**Exercise:** Your answer should be the lines of the material that include the word "right".

**Records supplied:**
▼

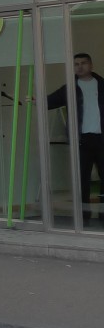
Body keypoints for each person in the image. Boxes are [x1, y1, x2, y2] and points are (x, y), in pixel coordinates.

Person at [47, 53, 104, 226]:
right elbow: (50, 101)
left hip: (102, 139)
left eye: (83, 63)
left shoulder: (102, 85)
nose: (79, 66)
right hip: (81, 140)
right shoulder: (70, 87)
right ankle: (83, 217)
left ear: (91, 65)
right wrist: (34, 100)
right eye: (76, 64)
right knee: (82, 180)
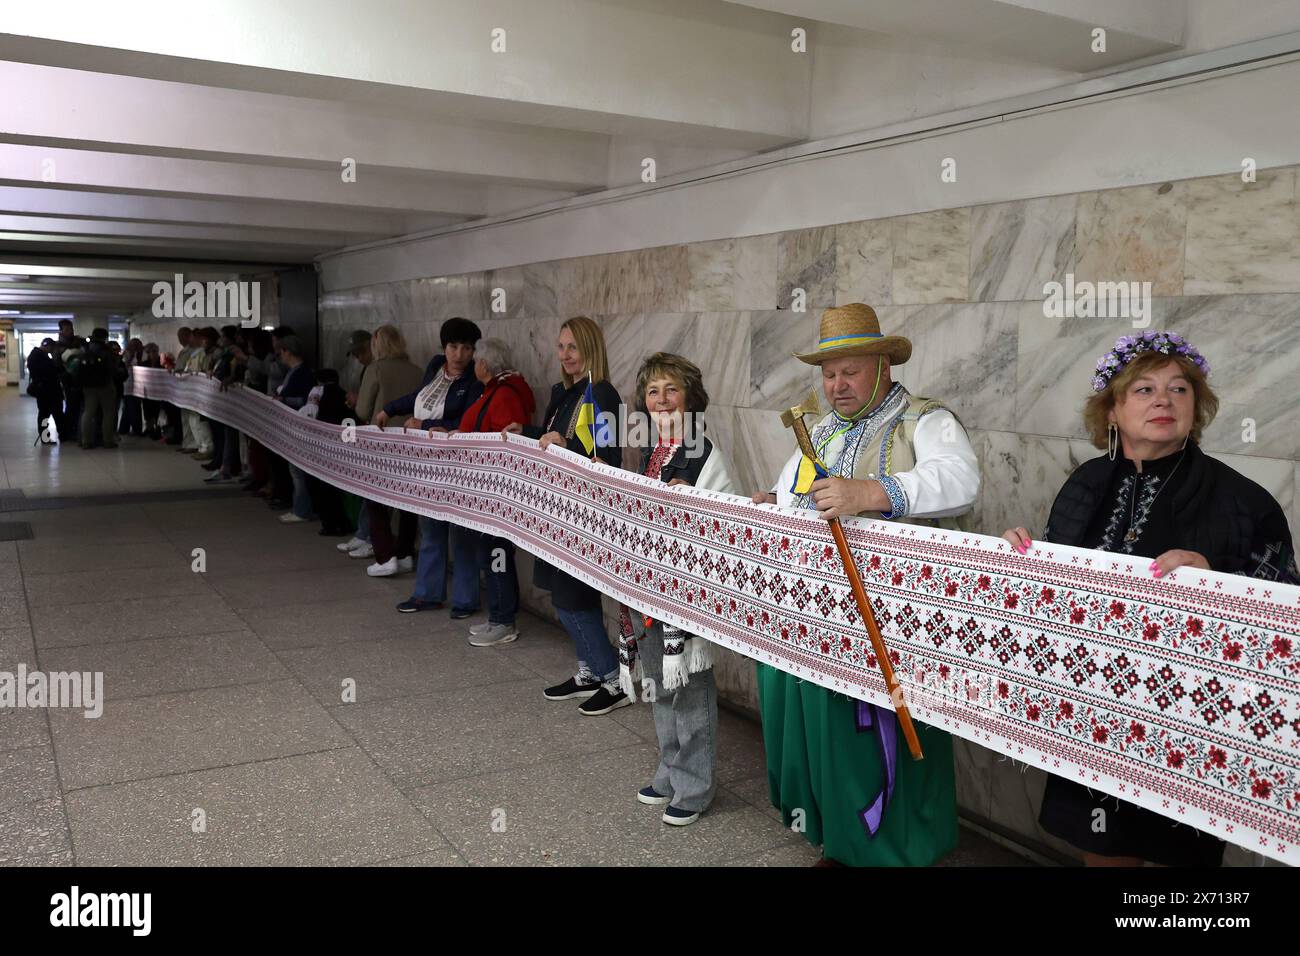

▲

**Completed task:**
right elbow: (50, 101)
right hip: (81, 140)
right shoulder: (70, 87)
right ankle: (83, 217)
right wrist: (34, 100)
right eye: (76, 64)
right knee: (82, 180)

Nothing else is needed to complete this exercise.